While President Barack Obama was “forcefully” endorsing the Ground Zero Mosque, Michelle Obama was paying homage with her presence to the Great Mosque at Granada, which overlooks what was once Islam’s most important outpost in Europe, the Alhambra palace in Granada.
There is no doubt about the influence of the Great Mosque of Granada overlooking Alhambra. One Spanish guidebook states that the Alhambra is to Granada what St.Peter’s is to Rome or St. Mark’s Square toVenice .
Michelle Obama and her nine-year-old daughter, Sasha, visited the Alhambra Mosque at dusk on the second day of her visit to Spain, one day after Barack had celebrated his 49th birthday without his family with Chicago friends.
Built in 2003, the Great Mosque in Granada, like the mosque planned in the shadow of Ground Zero, was born in controversy.

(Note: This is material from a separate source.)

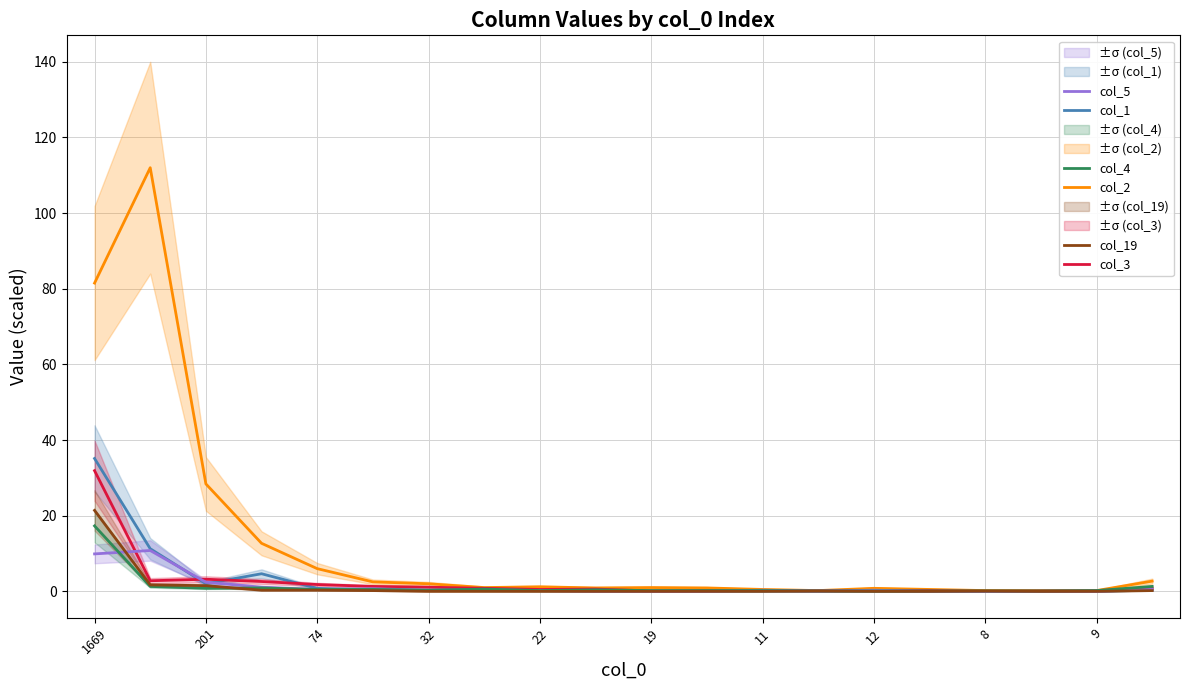

What is the difference between the col_4 values at 32 and 201?

0.5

“The land on which the mosque has been built was bought 22 years ago, but city authorities continually objected to the planning proposals.” (Victory News Magazine, July 17, 2003). “When it was finally accepted that the land could be used for religious purposes, objections were raised to the layout of the building. Planners had to rethink the height and design of the building’s minaret but opposition to the scheme, which received financial backing from Libya, the United Arab Emirates and Morocco, gradually subsided.”
Back in 2004, the mayor, a member of Spain’s ruling right-wing party, attended the inauguration.
“The King of Spain was also offered an invitation but “prior engagements” meant he was unable to accept,” wrote Victory News Magazine.
On inauguration day, a muezzin called Spanish Muslims to prayer at the first mosque to be opened in Granada since the 1492 reconquista, the culmination of a 22-year project.
“For those who built the Great Mosque of Granada, which looks out onto the Alhambra Palace, its inauguration, attended by a string of Muslim and non-Muslim dignitaries, heralds a new dawn for the faith in Europe.”
“The mosque is a symbol of a return to Islam among the Spanish people and among indigenous Europeans that will break with the malicious concept of Islam as a foreign and immigrant religion in Europe,” says Abdel Haqq Salaberria, a spokesman for the mosque and convert to Islam.
“It will act as a vocal point for the Islamic revival in Europe.”
The call to prayer of the muezzin can now be heard in the narrow streets and alleyways of Albaicin, the city’s old Moorish district, as a new generation of Spanish converts which is growing in numbers and confidence gives the city back a small part of its ancient Islamic heart.
“When we stand in the garden and look out at the Alhambra, we tell people what they see is not something built by Arabs but by the people of Granada—by their own forebears, who were Muslims and spoke Arabic,” said Malik Ruiz, a local engineer who is the president of the mosque and president of the Islamic Community in Spain.
While the builders of the Mosque near Ground Zero claim it is being built to foster interfaith sentiments with other religions, its detractors insist it is a victory mosque built to commemorate the slaughter of 3,000 Americans on Sept. 11, 2001.
The money to build the Ground Zero Mosque is said to be coming from Muslim countries.
Other than referring to it in passing, there has been no media coverage about Michelle Obama’s dusk visit to the Great Mosque at Granada. Prayer times at the mosque on Aug. 5 were 6:09 p.m. and 9:30 p.m.
While Michelle Obama was roundly criticized as a spendthrift American Marie Antoinette during her visit to Spain, was she on official Mosque business for her husband?
Were messages exchanged between Michelle Obama and the principals of the Great Mosque at Granada on August 5, 2010?